Der Laudator folgte den Lebenslinien von Klaus Mangold in den mannigfaltigen Ausprägungen der individuellen Gestalt einer Persönlichkeitsentfaltung in fernen Horizonten Menschen möglicher  Ziele.Fürst Albrecht erkannte die kulturellen Leitlinien von Prof. Dr.
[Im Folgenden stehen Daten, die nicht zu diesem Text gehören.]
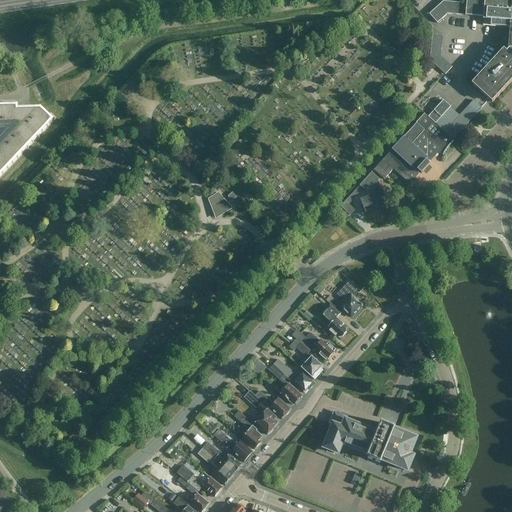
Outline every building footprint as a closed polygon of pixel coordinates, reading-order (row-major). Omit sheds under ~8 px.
[(504,49),(477,78),(471,84),(492,103),(511,82),(511,2),(509,2),(510,0),(505,0),(467,0),(467,4),(444,2),(430,14),(438,24),(448,15),(484,18),(483,26),(511,28),(509,50),(508,52),(504,49)] [(430,61),(446,75),(452,67),(441,57),(443,36),(433,35),(430,61)] [(454,140),(469,123),(444,100),(429,117),(454,140)] [(18,108),(0,108),(0,178),(54,122),(42,111),(18,112),(18,108)] [(455,141),(454,140),(429,117),(425,114),(417,123),(392,151),(373,171),(384,181),(393,170),(408,184),(409,184),(410,184),(420,173),(421,174),(430,164),(429,163),(437,154),(443,155),(446,150),(450,145),(455,141)] [(386,201),(378,182),(380,180),(372,174),(367,179),(341,207),(351,215),(355,210),(349,205),(364,189),(366,191),(373,184),(377,194),(361,200),(366,213),(369,212),(369,213),(371,212),(371,211),(382,207),(382,209),(383,209),(381,203),(386,201)] [(229,205),(229,204),(219,193),(209,200),(217,212),(227,206),(229,205)] [(331,304),(341,314),(345,311),(352,317),(353,316),(354,317),(357,313),(357,314),(358,313),(359,314),(360,313),(359,312),(359,311),(361,307),(363,306),(354,297),(358,293),(359,294),(359,293),(348,283),(338,295),(345,302),(342,306),(335,300),(331,304)] [(344,325),(337,318),(341,314),(331,304),(322,314),(324,316),(321,320),(331,330),(330,331),(336,337),(337,335),(340,337),(343,337),(347,334),(346,330),(343,326),(344,325)] [(302,312),(311,320),(314,317),(305,309),(302,312)] [(311,332),(306,338),(297,330),(292,336),(296,339),(301,343),(311,352),(312,352),(315,348),(321,353),(319,354),(326,361),(327,359),(328,360),(335,352),(334,351),(336,349),(329,342),(327,345),(322,340),(321,342),(311,332)] [(296,339),(289,347),(293,351),(297,348),(309,359),(301,368),(314,380),(323,371),(321,369),(323,366),(312,356),(314,354),(312,352),(311,352),(301,343),(296,339)] [(273,365),(292,383),(297,387),(297,386),(305,394),(310,388),(312,388),(314,384),(302,374),(298,379),(278,361),(273,365)] [(290,385),(292,383),(273,365),(268,371),(287,387),(281,394),(294,406),(295,404),(296,405),(301,399),(300,398),(302,396),(295,389),(290,385)] [(274,429),(275,428),(275,427),(278,423),(274,420),(276,418),(268,410),(269,409),(250,391),(245,397),(263,414),(255,423),(268,435),(269,434),(271,434),(273,431),(273,430),(274,428),(274,429)] [(274,404),(263,394),(260,391),(256,396),(259,399),(282,419),(282,420),(283,420),(283,419),(286,415),(287,416),(290,413),(290,411),(290,410),(291,410),(291,409),(279,399),(274,404)] [(255,450),(257,448),(259,447),(260,444),(262,442),(260,441),(263,437),(256,431),(257,429),(253,426),(254,424),(248,418),(239,411),(235,417),(249,429),(241,437),(255,449),(255,450)] [(382,460),(397,467),(408,471),(414,456),(410,455),(417,438),(395,429),(395,428),(382,423),(378,433),(346,420),(347,418),(335,413),(331,423),(334,424),(324,448),(339,454),(342,445),(369,455),(368,457),(381,462),(382,460)] [(220,429),(215,425),(209,431),(214,435),(219,430),(220,429)] [(236,447),(230,442),(231,441),(219,430),(214,436),(245,462),(245,463),(245,462),(248,458),(250,459),(252,455),(252,454),(253,453),(252,452),(240,442),(236,447)] [(207,444),(199,437),(195,442),(203,448),(203,449),(211,456),(211,457),(215,460),(215,459),(235,476),(243,466),(242,465),(229,455),(226,459),(208,443),(207,444)] [(167,453),(176,461),(182,454),(173,447),(167,453)] [(215,460),(211,457),(211,456),(203,449),(198,454),(209,464),(210,462),(218,469),(213,474),(225,485),(226,486),(235,476),(215,459),(215,460)] [(204,485),(199,481),(193,477),(195,475),(183,466),(177,474),(181,477),(182,477),(199,492),(203,488),(215,498),(218,493),(219,494),(222,491),(222,489),(223,488),(210,478),(204,485)] [(195,496),(189,503),(199,511),(204,511),(206,510),(206,508),(210,504),(198,494),(199,492),(182,477),(181,477),(178,481),(195,496)] [(2,489),(0,491),(0,511),(13,511),(14,510),(15,509),(15,508),(15,507),(14,505),(2,489)] [(178,498),(173,493),(168,499),(173,503),(178,498)] [(149,502),(141,496),(138,494),(133,501),(144,509),(149,502)] [(196,511),(189,506),(190,505),(179,497),(174,504),(184,511),(196,511)] [(171,511),(169,509),(155,500),(151,505),(160,511),(171,511)]
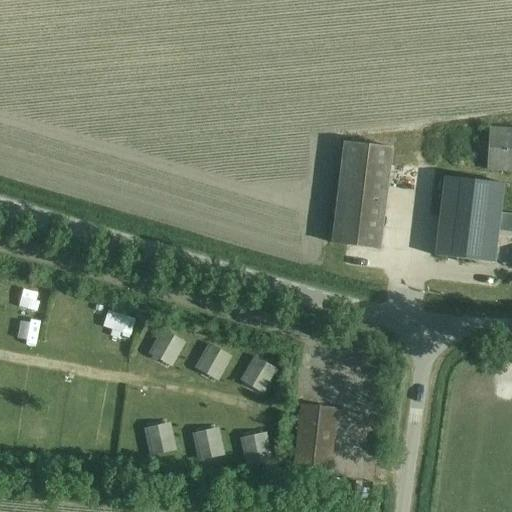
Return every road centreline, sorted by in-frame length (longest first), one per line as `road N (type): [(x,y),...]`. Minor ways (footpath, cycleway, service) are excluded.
road 1 (unclassified): [(426,325),(0,207)]
road 2 (unclassified): [(402,511),(426,325)]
Klaus Mangold, die in Pindars Diktum “Der Weg ist das Ziel” das Leben des Preisträgers kennzeichnen: Ein Weg in Verschränkung mit dem angestrebten Ziel, wie es nach Pindars Denken über Aristoteles bis zu José Ortega y Gasset  und Johann Wolfgang von Goethe  immer ein Streben gewesen ist, das im Menschen genetisch Vorgegebene mit dem durch Kultur und Sozialisation Aufgegebenen  idealiter  zur sittlichen Persönlichkeit zu verbinden: “Werde, der du ist!”

Das Aufgegebene bilden bei Aristoteles die Tugenden.

Bei Ortega ist es nicht eben das Leben selbst, sondern etwas, woran ich mein Leben setzte: Etwas jenseits des Lebens.Eine höhere Zielgestalt, die in morderner Zeit des 21. Jahrhunderts oft mit Werten begriffen wird, die eine Wertkategorie im Menschen ausbilden, an der er sich selbst misst und an der ihn andere messen.Ein Mensch dieses guten Schlages hat also Charakter. An bunten Beispielen  praktischen Lebensvollzugs des Preisträgers Klaus Mangold vermittelte Albrecht Fürst zu Oettingen-Spielberg den Festgästen ein Persönlichkeitsbild wertkonservativer Prägung.

Demgemäß ist Klaus Mangold konservativ, liberal und fortschrittlich modern in dem Sinne, wie es der frühere Bundeskanzler, Dr. Helmut Kohl einmal zum Ausdruck brachte:” Ich bin konservativ, weil ich Fortschritt und Zukunft in Freiheit  will.”

Den Preisträger kennzeichnet nach alledem ein Charakter  der Unverwechselbarkeit in der Einheit von Erscheinungsbild und Sein, ein Charaktertypus der Identität von Wunsch und Wille : Wir sollen sagen, was wir denken und wir sollen  das, was wir denken auch tun. Schließlich sollen wir das, was wir tun dann auch sein.